[Given problem] Edit the listing so that every "offsetDistance" reads "startOffset", leaving all other text unchanged. Reproduce the result without the pictures.

>> begin Dataset

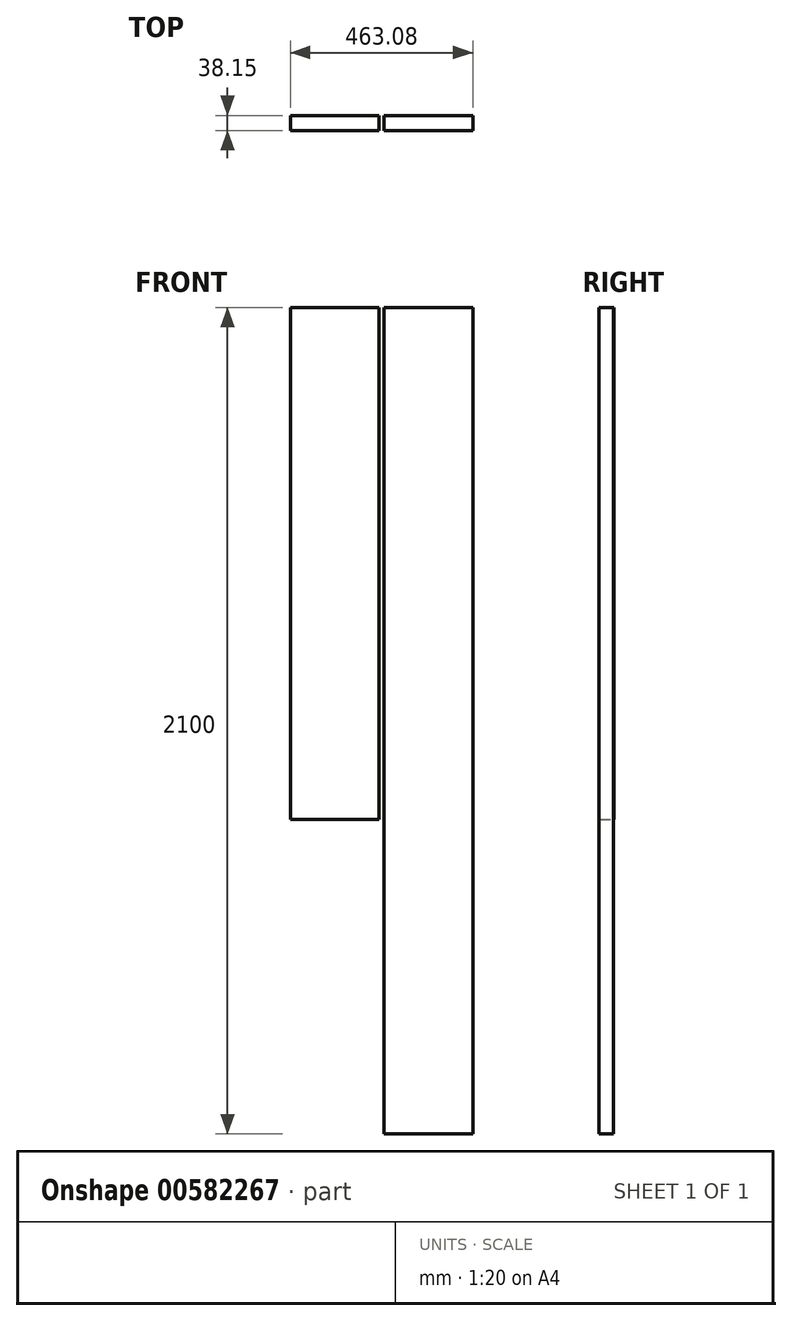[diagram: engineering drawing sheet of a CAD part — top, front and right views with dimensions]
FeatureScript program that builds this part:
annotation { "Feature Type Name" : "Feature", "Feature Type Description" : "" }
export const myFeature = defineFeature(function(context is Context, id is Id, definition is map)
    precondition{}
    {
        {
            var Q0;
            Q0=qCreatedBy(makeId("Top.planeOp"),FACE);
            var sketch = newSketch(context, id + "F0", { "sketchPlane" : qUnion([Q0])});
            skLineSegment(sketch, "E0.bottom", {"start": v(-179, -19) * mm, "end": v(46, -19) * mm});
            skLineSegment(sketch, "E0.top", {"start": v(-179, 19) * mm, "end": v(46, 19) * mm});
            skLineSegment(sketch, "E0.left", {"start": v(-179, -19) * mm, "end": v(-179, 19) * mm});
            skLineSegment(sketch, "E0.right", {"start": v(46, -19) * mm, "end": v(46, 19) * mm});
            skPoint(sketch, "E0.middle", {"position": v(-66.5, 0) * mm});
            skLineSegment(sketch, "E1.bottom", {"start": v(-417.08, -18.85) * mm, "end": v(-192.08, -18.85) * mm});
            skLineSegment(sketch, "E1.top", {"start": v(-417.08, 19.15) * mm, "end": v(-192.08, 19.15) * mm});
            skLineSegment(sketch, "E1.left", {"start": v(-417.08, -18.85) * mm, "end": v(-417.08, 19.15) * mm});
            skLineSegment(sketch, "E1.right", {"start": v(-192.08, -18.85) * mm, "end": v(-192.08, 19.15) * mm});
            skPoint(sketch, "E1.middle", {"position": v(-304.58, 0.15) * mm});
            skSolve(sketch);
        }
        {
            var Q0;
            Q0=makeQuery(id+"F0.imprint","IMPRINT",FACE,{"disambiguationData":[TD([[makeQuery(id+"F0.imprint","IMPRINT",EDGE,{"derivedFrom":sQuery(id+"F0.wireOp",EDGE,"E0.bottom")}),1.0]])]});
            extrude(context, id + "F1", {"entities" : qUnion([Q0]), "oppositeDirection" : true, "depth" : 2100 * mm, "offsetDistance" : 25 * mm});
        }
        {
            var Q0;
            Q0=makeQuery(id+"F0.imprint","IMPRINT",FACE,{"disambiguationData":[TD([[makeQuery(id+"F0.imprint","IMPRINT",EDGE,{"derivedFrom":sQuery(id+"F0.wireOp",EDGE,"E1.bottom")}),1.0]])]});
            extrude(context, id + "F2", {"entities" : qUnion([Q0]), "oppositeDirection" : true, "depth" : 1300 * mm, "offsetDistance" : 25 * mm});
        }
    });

>> end Dataset

[The answer]
[diagram: engineering drawing sheet of a CAD part — top, front and right views with dimensions]
FeatureScript program that builds this part:
annotation { "Feature Type Name" : "Feature", "Feature Type Description" : "" }
export const myFeature = defineFeature(function(context is Context, id is Id, definition is map)
    precondition{}
    {
        {
            var Q0;
            Q0=qCreatedBy(makeId("Top.planeOp"),FACE);
            var sketch = newSketch(context, id + "F0", { "sketchPlane" : qUnion([Q0])});
            skLineSegment(sketch, "E0.bottom", {"start": v(-179, -19) * mm, "end": v(46, -19) * mm});
            skLineSegment(sketch, "E0.top", {"start": v(-179, 19) * mm, "end": v(46, 19) * mm});
            skLineSegment(sketch, "E0.left", {"start": v(-179, -19) * mm, "end": v(-179, 19) * mm});
            skLineSegment(sketch, "E0.right", {"start": v(46, -19) * mm, "end": v(46, 19) * mm});
            skPoint(sketch, "E0.middle", {"position": v(-66.5, 0) * mm});
            skLineSegment(sketch, "E1.bottom", {"start": v(-417.08, -18.85) * mm, "end": v(-192.08, -18.85) * mm});
            skLineSegment(sketch, "E1.top", {"start": v(-417.08, 19.15) * mm, "end": v(-192.08, 19.15) * mm});
            skLineSegment(sketch, "E1.left", {"start": v(-417.08, -18.85) * mm, "end": v(-417.08, 19.15) * mm});
            skLineSegment(sketch, "E1.right", {"start": v(-192.08, -18.85) * mm, "end": v(-192.08, 19.15) * mm});
            skPoint(sketch, "E1.middle", {"position": v(-304.58, 0.15) * mm});
            skSolve(sketch);
        }
        {
            var Q0;
            Q0=makeQuery(id+"F0.imprint","IMPRINT",FACE,{"disambiguationData":[TD([[makeQuery(id+"F0.imprint","IMPRINT",EDGE,{"derivedFrom":sQuery(id+"F0.wireOp",EDGE,"E0.bottom")}),1.0]])]});
            extrude(context, id + "F1", {"entities" : qUnion([Q0]), "oppositeDirection" : true, "depth" : 2100 * mm, "startOffset" : 25 * mm});
        }
        {
            var Q0;
            Q0=makeQuery(id+"F0.imprint","IMPRINT",FACE,{"disambiguationData":[TD([[makeQuery(id+"F0.imprint","IMPRINT",EDGE,{"derivedFrom":sQuery(id+"F0.wireOp",EDGE,"E1.bottom")}),1.0]])]});
            extrude(context, id + "F2", {"entities" : qUnion([Q0]), "oppositeDirection" : true, "depth" : 1300 * mm, "startOffset" : 25 * mm});
        }
    });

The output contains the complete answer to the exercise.